Образ ее был компактным, а мысли, правильные и легкие - уютной заботой о комфорте. Он обожал гулять с ней под руку, смакуя звучание ее голоса.
-Вчера на рынке я так долго рылась во фруктах, что торговка сказала: "Вы что, жениха выбираете?" Я ответила: "Яблоки - не жених, а я забочусь о том, что ем". Да, я сменила квартиру. Там мне удобнее.
"А как же твой новый номер, которым ты не поделишься?" - рвался спросить он, и молчал, бросаясь вдогонку за уходящим поездом ее речи.
-Я хочу куртку, сумочку и гитару. Как трудно искать самой... впрочем, туфли и меня уже есть, нужны зимние, ты не знаешь, где можно достать фиалку? Ах, да, ты не смыслишь в цветах. Сам сказал.
Он и вправду не разбирался в цветах. Жизнь его состояла из обеденных перерывов той девушки, спешки, изнурительной беготни за счастьем: девушка впереди - нос по ветру - он следом, стараясь не потерять из виду шлейф ее платья. Минуты, когда удавалось схватиться за ткань, были для него высшим блаженством. И пряча лицо в накрахмаленных складках, он слушал:
-Я ездила на залив уже трижды. Так славно на берегу: волны могут накрыть с головой, если улучишь минутку. Зря ты не купаешься.
И его невысказанное: "Но мы же договорились, что едем вместе, забыла?" разбивалось о встречное: "Мне нужны деньги. Я такая транжира!" и хрипело осколками: "Почему ты не просишь их у меня?" И она говорила:
-Хочу, чтобы меня стало меньше. Мне нужен утюг, смотри, какой торт красивый, я пудру хочу, но финансы... Я потеряла сережку, я не могу без них, от папы ж подарка никак не дождешься, сама куплю, мне нужна сковородка для третьей квартиры, я так отвратительно загорела, как тебе этот платок? По-моему, мне идет, - и поглядывая на часы, она ворошила шмотье в супермаркете так самозабвенно, и спутник ее, страдающий от постоянных потерь смысла жизни, жалел, что не родился женщиной.

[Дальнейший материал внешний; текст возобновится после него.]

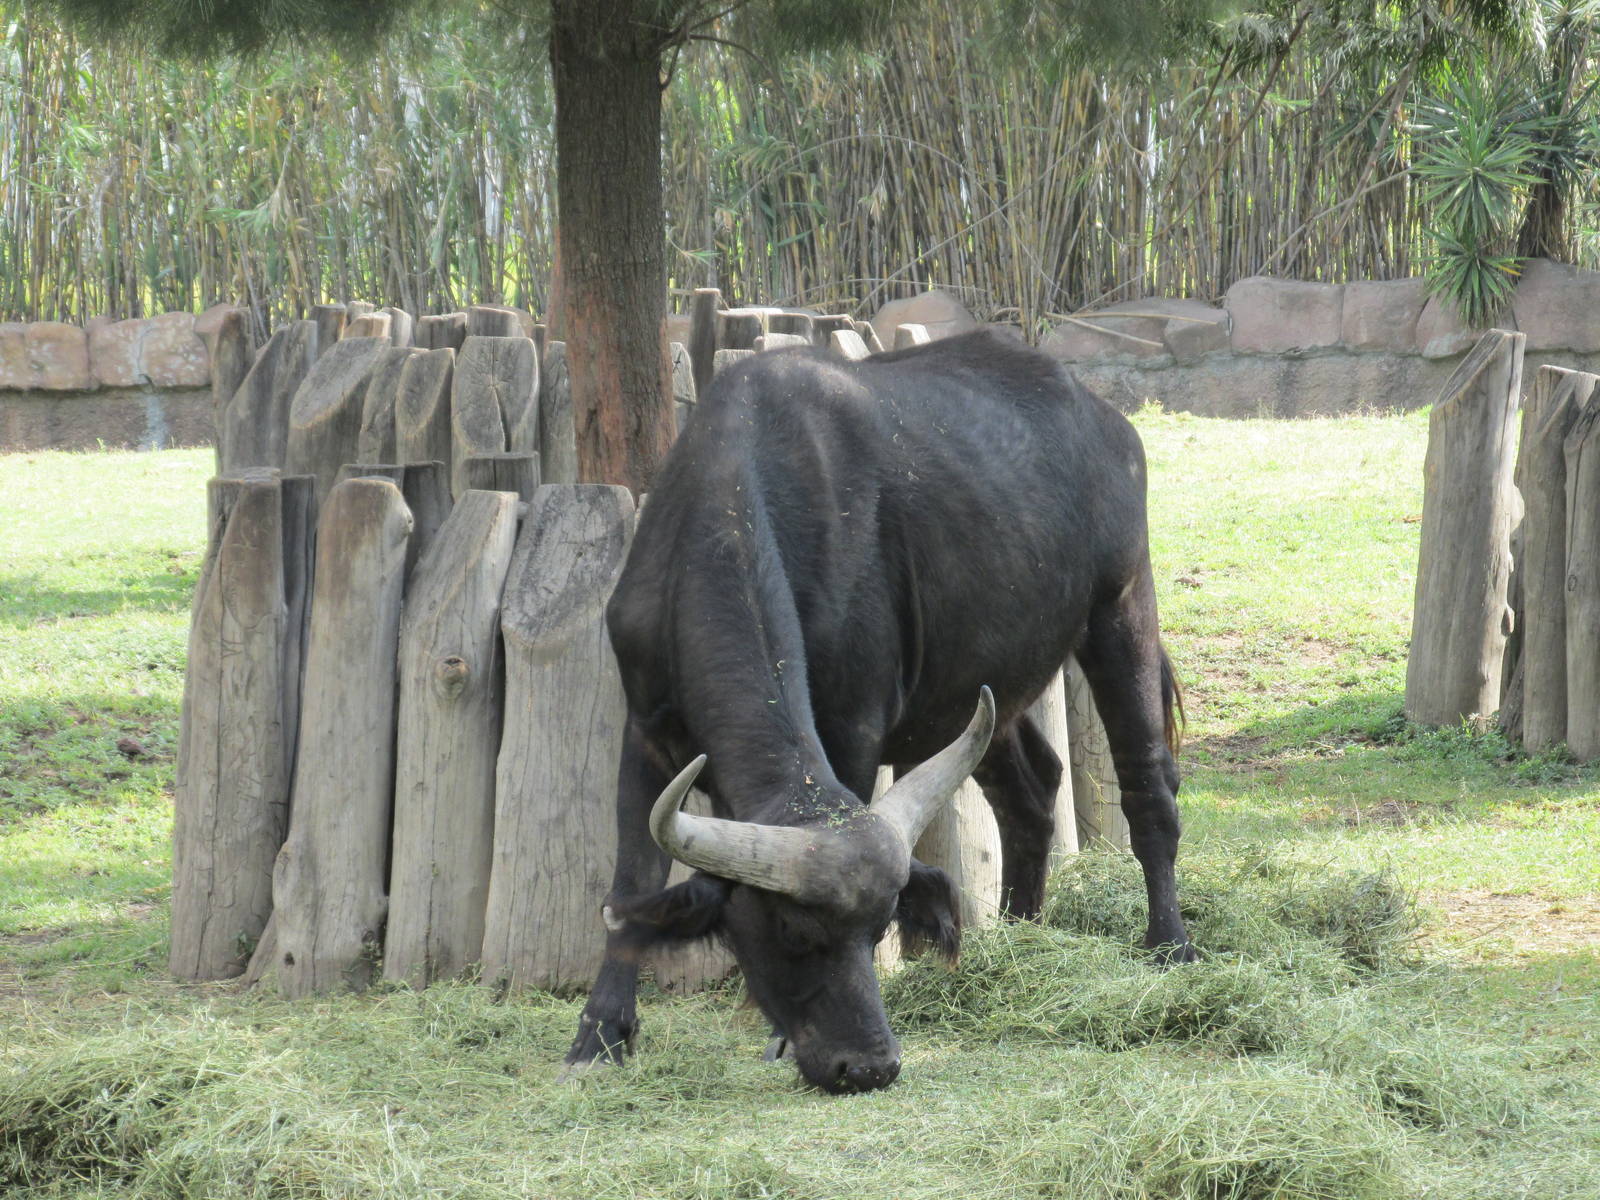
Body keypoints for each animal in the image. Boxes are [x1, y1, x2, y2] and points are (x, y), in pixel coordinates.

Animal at [566, 329, 1189, 1092]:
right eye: (793, 931)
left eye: (878, 928)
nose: (869, 1065)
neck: (732, 505)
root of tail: (1110, 425)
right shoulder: (646, 735)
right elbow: (630, 884)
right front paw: (600, 1035)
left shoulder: (852, 728)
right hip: (978, 694)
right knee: (1033, 792)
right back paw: (1020, 932)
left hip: (1122, 608)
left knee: (1148, 784)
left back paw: (1171, 943)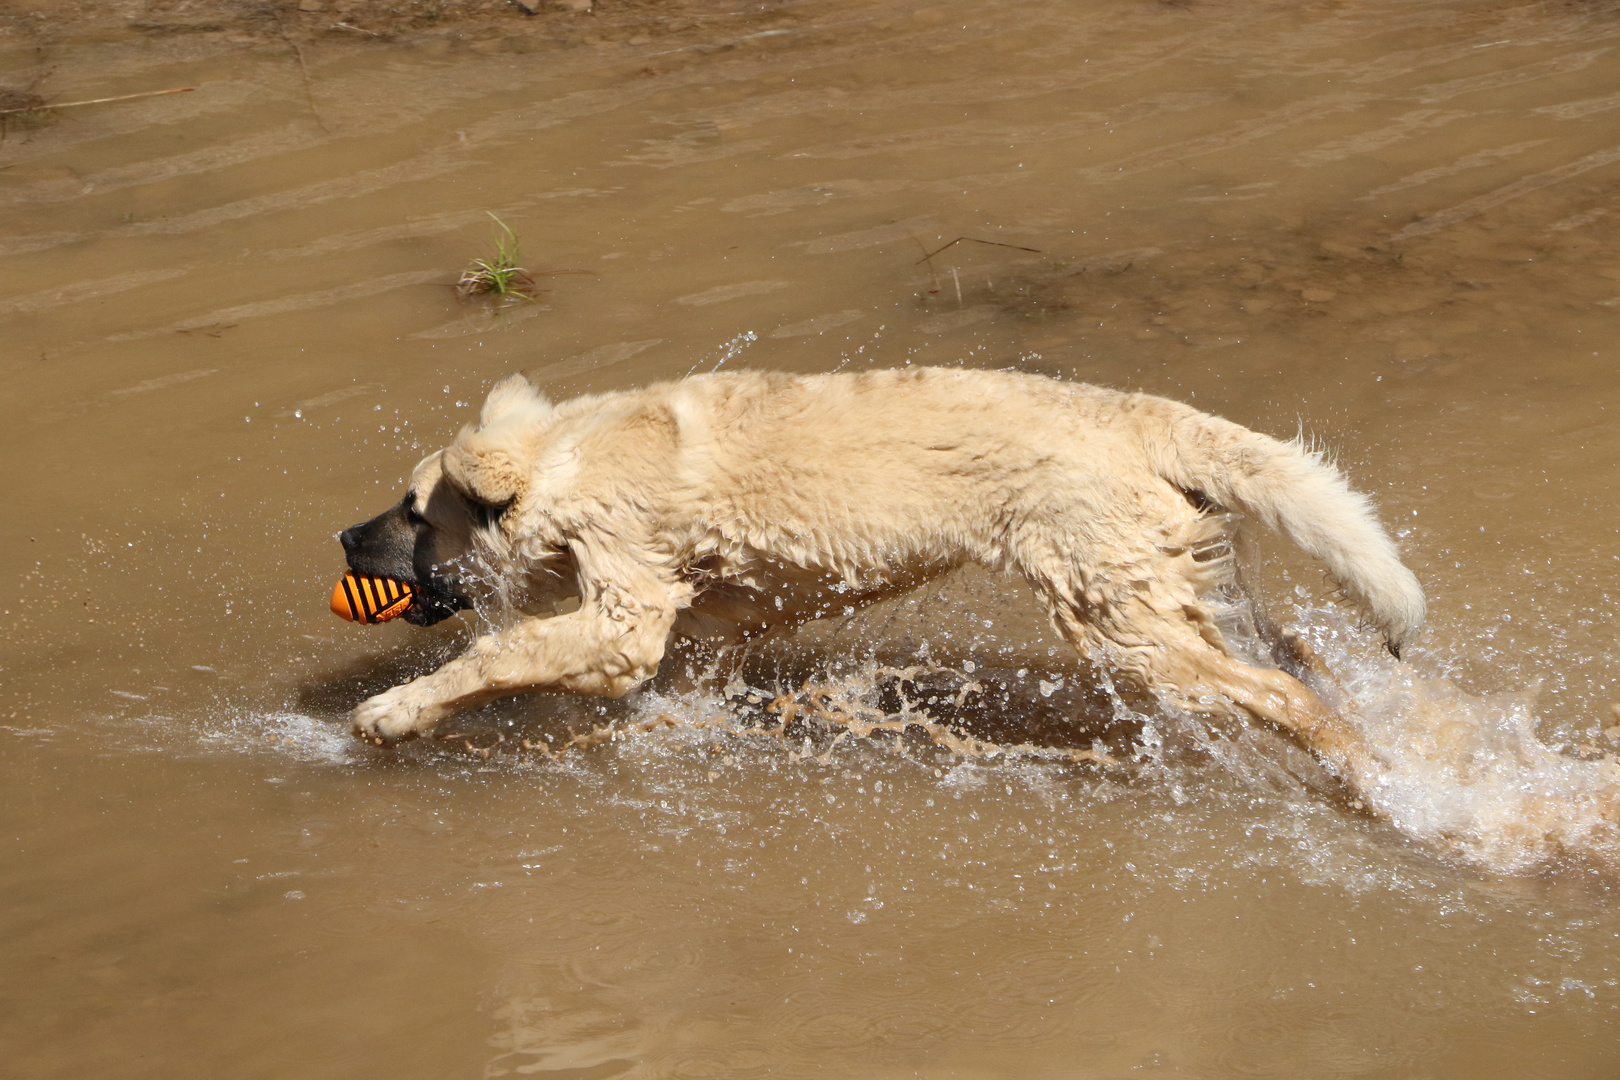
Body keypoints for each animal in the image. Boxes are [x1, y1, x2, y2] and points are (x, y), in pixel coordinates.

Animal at [338, 367, 1419, 780]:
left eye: (411, 511)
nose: (344, 541)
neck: (565, 462)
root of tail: (1133, 414)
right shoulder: (698, 633)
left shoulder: (624, 619)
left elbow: (493, 658)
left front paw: (392, 713)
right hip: (1174, 592)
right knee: (1300, 660)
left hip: (1119, 620)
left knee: (1287, 695)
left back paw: (1380, 784)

-Ты загонишь наш мир как лошадь, - шептал он девушке, когда оставался один, падая на диван и отворачиваясь от всего этого, чтобы придумать, чем она занята сейчас, вдали от него и забыв о нем. - Ты выпьешь его до дна, все соки, и когда мир падет наконец к твоим полным ногам, он сделает это в первую очередь от усталости, и лишь потом, отдышавшись, увидит, как ты красива.

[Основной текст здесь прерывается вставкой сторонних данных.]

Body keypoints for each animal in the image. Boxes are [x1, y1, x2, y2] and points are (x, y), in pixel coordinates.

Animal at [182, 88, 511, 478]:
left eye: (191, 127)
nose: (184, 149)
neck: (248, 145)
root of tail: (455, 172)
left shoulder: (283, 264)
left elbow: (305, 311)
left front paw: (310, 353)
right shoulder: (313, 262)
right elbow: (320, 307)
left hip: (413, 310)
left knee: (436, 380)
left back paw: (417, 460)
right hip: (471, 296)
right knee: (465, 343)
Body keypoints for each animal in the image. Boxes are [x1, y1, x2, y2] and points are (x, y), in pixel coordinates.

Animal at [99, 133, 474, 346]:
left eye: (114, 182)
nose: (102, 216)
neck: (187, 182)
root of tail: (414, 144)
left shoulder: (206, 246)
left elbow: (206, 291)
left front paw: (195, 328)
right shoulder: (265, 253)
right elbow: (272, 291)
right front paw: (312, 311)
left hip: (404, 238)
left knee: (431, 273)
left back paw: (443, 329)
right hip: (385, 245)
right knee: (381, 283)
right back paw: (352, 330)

Раз он поймал ее. Остановил на бегу, затащил в кафе, накормил ее ужином.
- Это кафе я нашел для тебя. Знал, что тебе здесь понравится.

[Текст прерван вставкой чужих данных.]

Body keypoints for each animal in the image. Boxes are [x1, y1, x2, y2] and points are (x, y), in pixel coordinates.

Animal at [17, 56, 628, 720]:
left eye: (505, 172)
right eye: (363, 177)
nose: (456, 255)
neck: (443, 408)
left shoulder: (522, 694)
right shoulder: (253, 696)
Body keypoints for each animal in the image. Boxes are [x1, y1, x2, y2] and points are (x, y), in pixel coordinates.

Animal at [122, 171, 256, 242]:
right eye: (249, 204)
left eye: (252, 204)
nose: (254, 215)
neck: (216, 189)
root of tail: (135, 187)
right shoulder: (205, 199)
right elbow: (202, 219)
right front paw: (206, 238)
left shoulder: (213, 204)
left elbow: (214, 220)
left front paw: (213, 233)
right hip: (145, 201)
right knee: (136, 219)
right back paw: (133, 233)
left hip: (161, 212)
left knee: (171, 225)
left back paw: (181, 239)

-Я забегала сюда вчера. Мне страшно хотелось есть, и я сделала себе приятное. Я умру, если не отыщу вертикальный солярий. Это мясо готовят не так.
В центре зала журчал фонтан. Мелодично, как ее шепот. И холодно. Наверное холодно: здесь не разрешалось пробовать воду рукой.
-Знаешь, в чем коренное различие между нами, пропасть, которую не перешагнуть?
-В чем?
-Ты пользуешься жизнью. Я - созерцаю ее. Только и всего.
-Как это?
Он резал жаркое угрюмо, и жевал потому, что жевала девушка, а девушка ела так выразительно, что ей подражало остальное кафе.
-Не важно. Просто продолжай быть. Мне нравится созерцать, как ты всем пользуешься.
Еще он подумал:
"Почему я? Зачем именно на мою долю выпало дикое сочетание гуманизма с жестокостью, что пронизывает эту девушку? Разве гуманность жестока? Да, это правда: не наступивший другому на горло ради собственной выгоды - свят, но почему милосердье моей возлюбленной причиняет мне боль, и такую жестокую, что необходимо кричать?"
И он действительно закричал, сквозь зубы, схватив ее за руки, осознав еще раз: мысль о том, что можно воспользоваться человеком, сидящим напротив нее, не придет в эту хозяйственную голову никогда.